Selanjutnya rekomendasi yang kesepuluh yakni Bidang Fisik / Infrastruktur. Pada tahun 2019, ada beberapa pekerjaan fisik yang mengalami putus kontrak dikarenakan pekerjaan yang dilaksanakan tidak dapat selesai 100 prosen. Pekerjaan tersebut merupakan pekerjaan saluran dan drainase dimana pekerjaan tersebut adalah pekerjaan yang berdampak langsung kepada masyarakat, hal ini menyebabkan terganggunya aktivitas masyarakat. Selanjutnya dampak dari sisa material pekerjaan yang putus kontrak seperti penumpukan (box culvert) yang belum terpakai yang berada di tepi jalan – jalan protokol yang ada di Kota Mojokerto sangat mengganggu kenyamanan dan keindahan Kota Mojokerto. Sehingga beberapa hal tersebut berdampak signifikan terhadap kehidupan sehari – hari masyarakat kota mojokerto.
“Penangangan terhadap dampak pekerjaan yang putus kontrak tersebut harus menjadi prioritas untuk segera direalisasikan.

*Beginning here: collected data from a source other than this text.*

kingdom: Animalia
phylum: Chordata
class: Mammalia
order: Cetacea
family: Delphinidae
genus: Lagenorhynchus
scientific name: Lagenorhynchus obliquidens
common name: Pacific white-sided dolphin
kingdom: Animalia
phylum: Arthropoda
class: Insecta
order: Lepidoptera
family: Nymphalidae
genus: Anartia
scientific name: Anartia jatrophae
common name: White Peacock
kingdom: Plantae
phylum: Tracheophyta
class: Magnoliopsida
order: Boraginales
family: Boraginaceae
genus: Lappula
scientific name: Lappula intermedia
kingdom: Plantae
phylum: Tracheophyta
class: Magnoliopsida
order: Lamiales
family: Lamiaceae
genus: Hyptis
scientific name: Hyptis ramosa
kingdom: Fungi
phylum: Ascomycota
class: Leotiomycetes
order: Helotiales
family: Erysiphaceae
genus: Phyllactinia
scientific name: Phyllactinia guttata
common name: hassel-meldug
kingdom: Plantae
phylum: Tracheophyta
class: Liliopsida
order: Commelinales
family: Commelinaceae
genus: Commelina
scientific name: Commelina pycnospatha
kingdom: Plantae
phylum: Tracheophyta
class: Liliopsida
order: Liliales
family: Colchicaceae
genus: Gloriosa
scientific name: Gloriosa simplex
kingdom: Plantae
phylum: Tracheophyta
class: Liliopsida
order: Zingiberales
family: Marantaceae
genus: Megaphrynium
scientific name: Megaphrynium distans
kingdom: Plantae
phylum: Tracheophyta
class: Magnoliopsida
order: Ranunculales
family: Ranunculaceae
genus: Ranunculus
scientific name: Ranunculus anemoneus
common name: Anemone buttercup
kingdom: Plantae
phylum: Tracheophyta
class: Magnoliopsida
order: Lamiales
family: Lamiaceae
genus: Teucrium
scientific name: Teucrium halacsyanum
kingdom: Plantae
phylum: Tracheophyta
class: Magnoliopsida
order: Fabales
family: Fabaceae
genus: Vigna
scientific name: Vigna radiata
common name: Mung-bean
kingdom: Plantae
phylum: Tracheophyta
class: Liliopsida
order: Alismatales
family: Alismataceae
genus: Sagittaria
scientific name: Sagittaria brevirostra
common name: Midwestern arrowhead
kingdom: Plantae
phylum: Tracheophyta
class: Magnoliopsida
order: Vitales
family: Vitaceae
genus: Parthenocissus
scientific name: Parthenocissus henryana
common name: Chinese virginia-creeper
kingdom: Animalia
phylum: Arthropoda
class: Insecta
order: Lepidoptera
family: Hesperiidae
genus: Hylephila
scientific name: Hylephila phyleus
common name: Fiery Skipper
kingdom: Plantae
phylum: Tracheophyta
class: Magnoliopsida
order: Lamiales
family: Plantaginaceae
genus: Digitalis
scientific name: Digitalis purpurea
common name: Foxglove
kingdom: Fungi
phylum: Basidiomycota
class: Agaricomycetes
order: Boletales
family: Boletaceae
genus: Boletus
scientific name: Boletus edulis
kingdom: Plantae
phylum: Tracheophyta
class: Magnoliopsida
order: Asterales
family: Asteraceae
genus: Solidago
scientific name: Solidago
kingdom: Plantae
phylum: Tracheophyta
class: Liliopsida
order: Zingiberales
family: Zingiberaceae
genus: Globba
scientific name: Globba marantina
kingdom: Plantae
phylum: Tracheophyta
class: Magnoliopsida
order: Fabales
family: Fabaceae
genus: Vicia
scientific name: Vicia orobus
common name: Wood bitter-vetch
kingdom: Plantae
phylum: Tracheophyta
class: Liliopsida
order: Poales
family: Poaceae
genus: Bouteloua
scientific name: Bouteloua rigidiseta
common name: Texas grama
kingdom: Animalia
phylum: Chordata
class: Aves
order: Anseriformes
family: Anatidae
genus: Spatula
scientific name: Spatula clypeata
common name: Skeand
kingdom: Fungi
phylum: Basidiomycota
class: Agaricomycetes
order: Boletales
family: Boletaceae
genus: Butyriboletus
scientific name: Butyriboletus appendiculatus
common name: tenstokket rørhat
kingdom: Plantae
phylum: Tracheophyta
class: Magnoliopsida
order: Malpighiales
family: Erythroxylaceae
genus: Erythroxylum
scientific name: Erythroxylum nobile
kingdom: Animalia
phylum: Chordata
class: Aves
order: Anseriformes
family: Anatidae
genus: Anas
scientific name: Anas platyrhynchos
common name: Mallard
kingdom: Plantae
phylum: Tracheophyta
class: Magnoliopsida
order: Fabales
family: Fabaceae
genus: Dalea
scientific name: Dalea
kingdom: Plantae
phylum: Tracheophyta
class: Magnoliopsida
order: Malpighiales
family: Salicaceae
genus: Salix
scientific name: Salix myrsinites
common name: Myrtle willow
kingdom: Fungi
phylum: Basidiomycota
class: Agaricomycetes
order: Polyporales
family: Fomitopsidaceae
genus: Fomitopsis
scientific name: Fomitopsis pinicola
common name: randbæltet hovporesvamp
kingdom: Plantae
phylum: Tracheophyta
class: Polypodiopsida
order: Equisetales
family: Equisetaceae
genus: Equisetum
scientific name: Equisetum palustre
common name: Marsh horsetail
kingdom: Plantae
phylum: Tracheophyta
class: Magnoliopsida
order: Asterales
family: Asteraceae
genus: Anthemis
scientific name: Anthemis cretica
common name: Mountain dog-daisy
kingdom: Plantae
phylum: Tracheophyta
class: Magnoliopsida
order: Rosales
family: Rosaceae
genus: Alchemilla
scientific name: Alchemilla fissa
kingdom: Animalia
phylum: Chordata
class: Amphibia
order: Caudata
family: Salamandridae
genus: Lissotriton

Seperti yang sudah diketahui bahwa Pemerintah Kota Mojokerto melalui Dinas PUPR telah melakukan upaya perbaikan dengan menggunakan Dana Pemeliharaan saluran SDA. Dari hasil konsultasi yang sudah dilakukan oleh DPRD Kota Mojokerto dan beberapa pihak terkait dari Pemerintah Kota Mojokerto ke BPKP dan LKPP, bahwa penggunaan Dana Pemeliharaan untuk pekerjaan yang putus kontrak merupakan pelanggaran berat dikarenakan adanya penyebrangan dari belanja barang ke belanja modal dalam hal ini sudah ada perbedaan obyek. Pergeseran penting sifatnya harus dilakukan untuk legal standing. Hal tersebut menjadikan resiko tidak mendapatkan opini WTP,” tukasnya.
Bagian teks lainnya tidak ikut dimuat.